From the Power Series table for trigonometric function, we have:
arctan(x) =sum_(n=0)^oo (-1)^n x^(2n+1)/(2n+1)
= x -x^3/3 +x^5/5 - x^7/7 + x^9/9-...
Applying it on the integral int_0^(1/2) arctan(x)/x dx where the integrand is f(x)=arctan(x)/x , we get:
int_0^(1/2) arctan(x)/x dx =int_0^1 arctan(x) *1/x dx
=int_0^(1/2)sum_(n=0)^oo (-1)^n x^(2n+1)/(2n+1) *1/xdx
=int_0^(1/2) sum_(n=0)^oo (-1)^n x^(2n+1)/(2n+1) *x^(-1)dx
=int_0^(1/2) sum_(n=0)^oo (-1)^n x^(2n+1-1)/(2n+1) dx
=int_0^(1/2) sum_(n=0)^oo (-1)^n x^(2n)/(2n+1) dx
=int_0^(1/2) [1 -x^2/3 +x^4/5 - x^6/7 +x^8/9-...] dx
Or
int_0^(1/2) arctan(x)/x dx =int_0^1 arctan(x) *1/x dx
=int_0^(1/2) 1/x* [x -x^3/3 +x^5/5 - x^7/7 +x^9/9-...] dx
= int_0^(1/2) [x/x -x^3/(3x) +x^5/(5x) - x^7/(7x) +x^9/(9x)-...] dx
=int_0^(1/2) [1 -x^2/3 +x^4/5 - x^6/7 +x^8/9-...] dx
To determine the indefinite integral, we integrate each term using Power rule for integration: int x^n dx = x^(n+1)/(n+1) .

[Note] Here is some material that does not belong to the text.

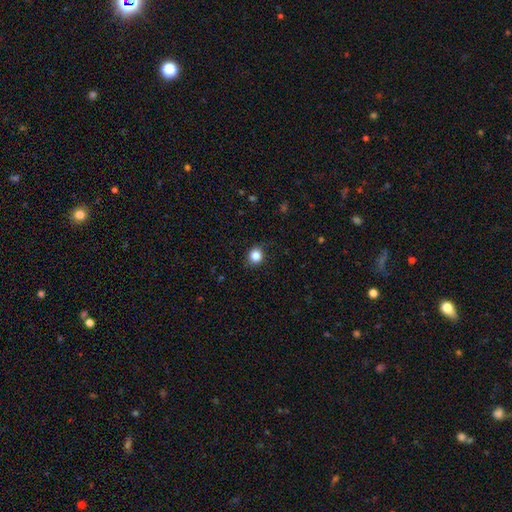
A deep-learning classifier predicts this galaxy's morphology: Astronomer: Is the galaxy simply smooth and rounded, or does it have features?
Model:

int_0^(1/2) [1 -x^2/3+x^4/5 - x^6/7 +x^8/9-...] dx= [x -x^3/(3*3)+x^5/(5*5) - x^7/(7*7) +x^9/(9*9)-...]_0^1
=[x -x^3/9+x^5/25 - x^7/49 +x^9/81-...]_0^1
Apply definite integral formula: F(x)|a^b =F(b)-F(a) .
F(1/2) or F(0.5)=0.5 -0.5^3/9+0.5^5/25 - 0.5^7/49 +0.5^9/81-...
= 1/2 -1/72+1/800-1/6272+1/41472 -...
F(0)= 0 -0^3/9+0^5/25 - 0^7/49+0^9/81-...
=0-0+0-0+0-...
All the terms are 0 then F(0)=0 .
We can stop on the 5th term (1/41472 ~~2.4113x10^(-5)) since we only need an error less than 0.0001.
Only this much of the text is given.